Summary of Migraine
Transcript for Migraine
Content Reviewers:Rishi Desai, MD, MPH, Yifan Xiao, MD, Evan Debevec-McKenney, Antonella Melani, MD
Headaches are a type of terrible pain in the head and neck, and there are two main types.
The first are called primary headaches, and they’re more common. These are chronic or recurrent headaches, that account for over 90% of all headaches.
Some examples, are migraine headaches, tension headaches, and cluster headaches.
The second type are called secondary headaches, and these are acute headaches from a specific underlying cause like a serious head injury or a brain tumor.
So normally, throughout the body, there are special neurons that act as pain receptors.
These neurons convert a painful stimulus into an electrical signal that conveys the feeling of “pain” to the brain.
The brain itself does not have pain receptors, but nearby tissues in the head and neck like the blood vessels, meninges, and muscles do have pain receptors.
These pain receptors might be stimulated by a variety of things such as blood vessel spasm like in vasculitis, increased pressure like from a tumor, inflammation like in meningitis, or increased muscle tension like in temporomandibular disorder.
That helps explain the pain in secondary headaches.
Now, in primary headaches the exact mechanisms are unknown.
Tension headaches are the most common primary headache.

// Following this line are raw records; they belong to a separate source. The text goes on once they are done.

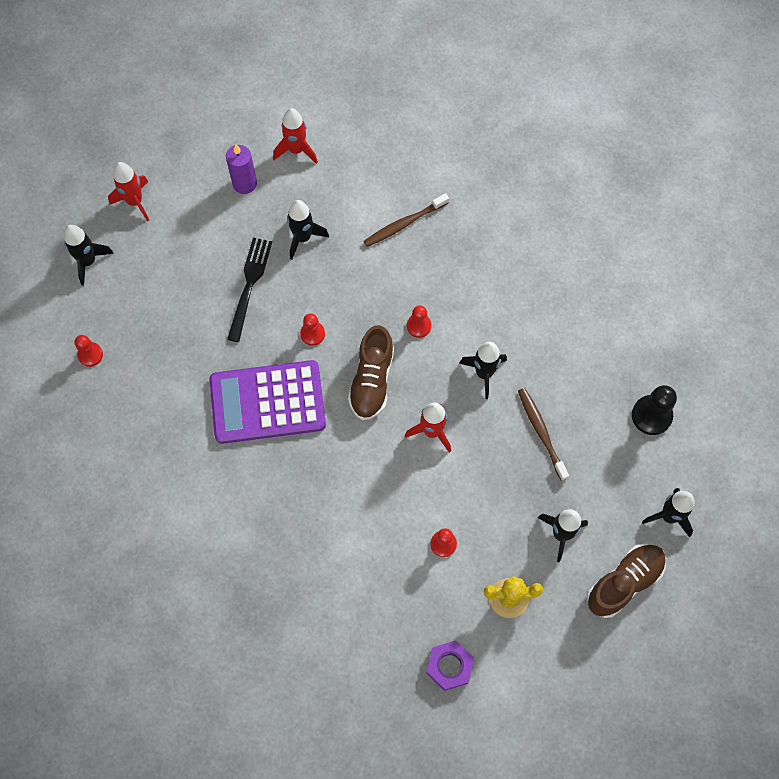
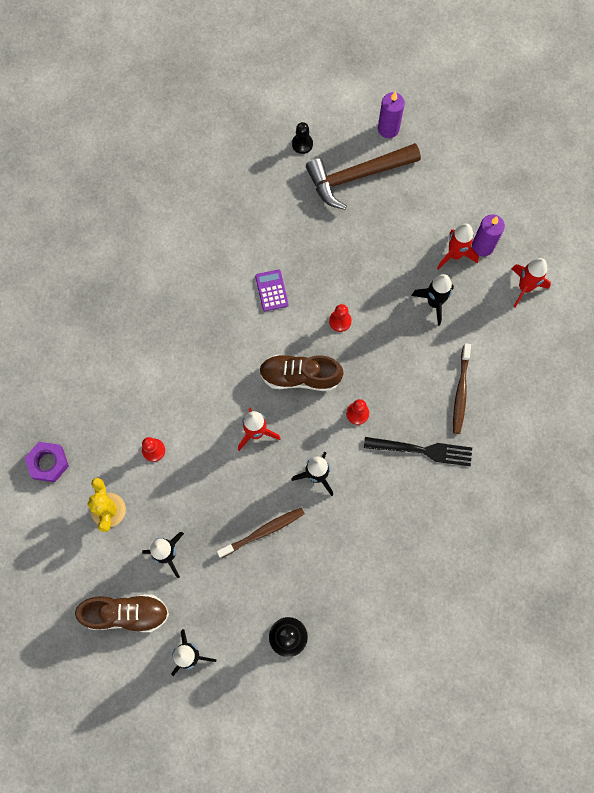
camera: 85 degrees right, 5 degrees up
black rocket [64,225,114,286] -> purple candle [378,91,405,138]
red pawn [75,335,103,367] -> black pawn [292,122,313,154]
red rocket [108,162,149,221] -> red rocket moved to [437,224,479,270]
purple calculator [209,360,326,444] -> purple calculator [255,269,289,311], size x0.41
black fork [227,238,272,342] -> black fork moved to [364,437,472,466]
brown toothbrush [364,193,449,247] -> brown toothbrush turned 135 degrees counterclockwise [453,343,471,434]
brown shoe [587,544,666,618] -> brown shoe turned 45 degrees counterclockwise [75,594,169,632]
none -> brown hammer [306,143,421,210]

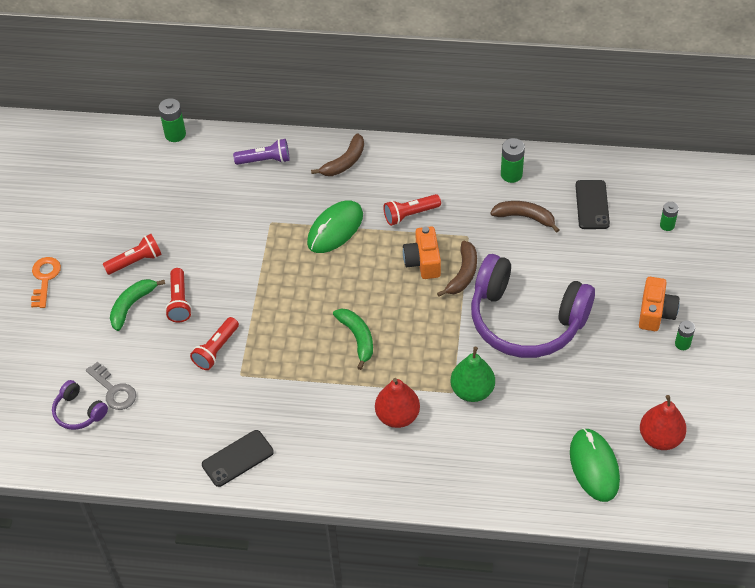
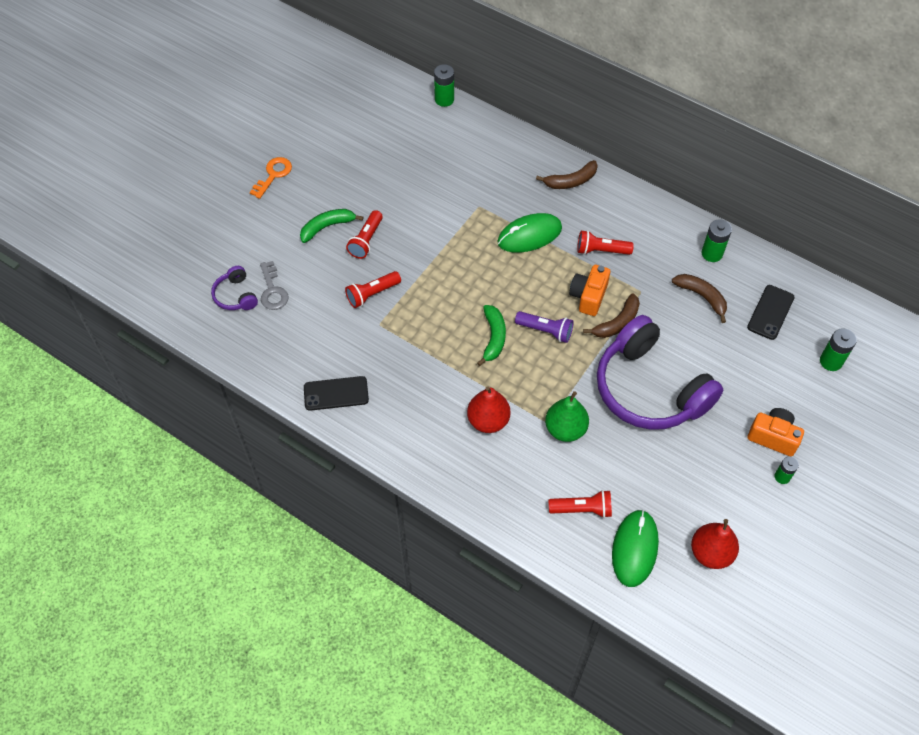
camera: 25 degrees right, 5 degrees up
red flashlight [103,234,162,275] -> red flashlight moved to [549,490,612,518]
purple flashlight [233,139,290,165] -> purple flashlight moved to [515,311,574,343]
orange camera [639,277,680,331] -> orange camera turned 105 degrees counterclockwise [748,408,804,456]
green battery [660,202,679,231] -> green battery [820,328,857,371], size x1.53

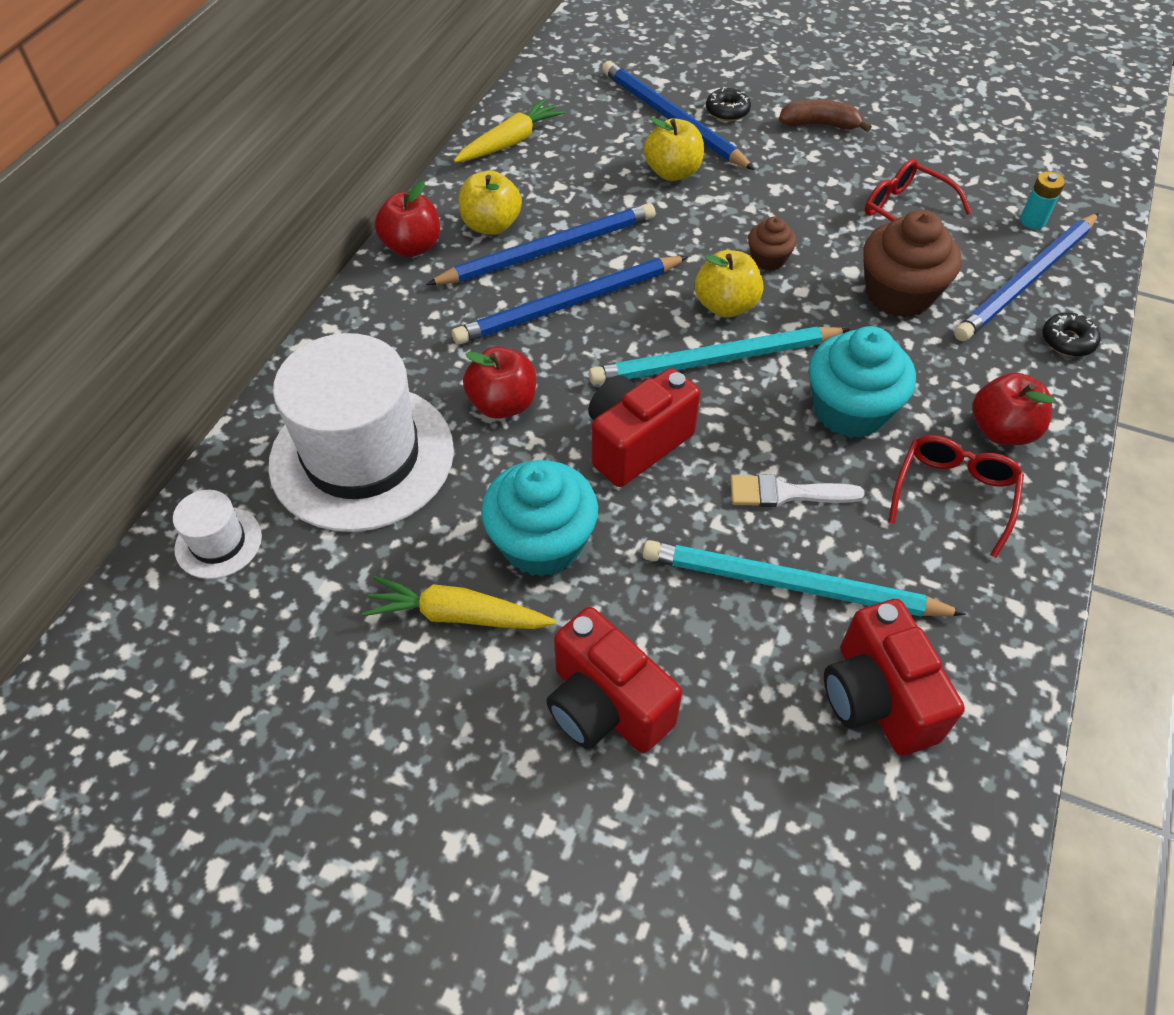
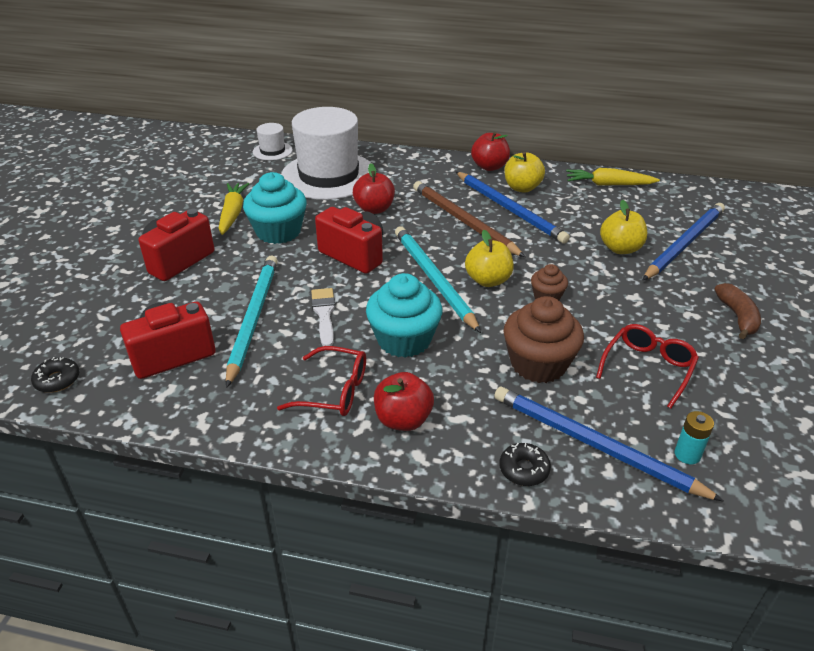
camera: 80 degrees right, 15 degrees down
blue pencil [452,256,688,345] -> brown pencil [413,181,525,257]
yellow carrot [454,99,565,163] -> yellow carrot turned 150 degrees clockwise [566,168,660,186]
black donut [706,87,751,121] -> black donut moved to [31,357,79,393]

It’s called a tension headache because it feels like a band squeezing down on the head applying constant pressure or tension on it.
The pain is mild to moderate, can last a few hours, and usually there are no associated symptoms.
Migraines are the second most common primary headache.
They’re often preceded by symptoms like irritability, depression, and fatigue that can begin hours to days before the headache itself.
Sometimes there can be an aura where people experience strange smells, lights, visual disturbances, or even hallucinations before the onset of the migraine.
The migraine itself usually feels like a pounding or pulsating, typically localized to one side of the head and can last from hours to days.
As if this was not bad enough, these headaches tend to come with nausea and vomiting, irritability, and pain or discomfort with lights, sounds, and smells called photophobia, phonophobia, and osmophobia, respectively.
During childhood, individuals can have nausea and vomiting without the headaches; and that’s called an abdominal migraine.
After a migraine is over, it can leave people feeling sore at the location of the pain and generally fatigued.
To remember the main features of migraines, you can use the mnemonic POUND, where P stands for pulsatile headache, O stands for one-day duration, U stands for unilateral, N for nausea, and D for disabling.
Although the underlying mechanism causing migraines isn’t well understood, there are some clues.
Concentrations of the neurotransmitter, serotonin, increase during the aura, triggering vasoconstriction, and then decrease to lower-than-normal levels during the migraine attack, triggering vasodilation. This change in the blood vessel size may be a trigger for pain receptors, causing the headache.
The initial vasoconstriction may also trigger cortical spreading depression, which is a phenomenon when the brain becomes hypersensitive to certain stimuli like lights, sounds, and smells.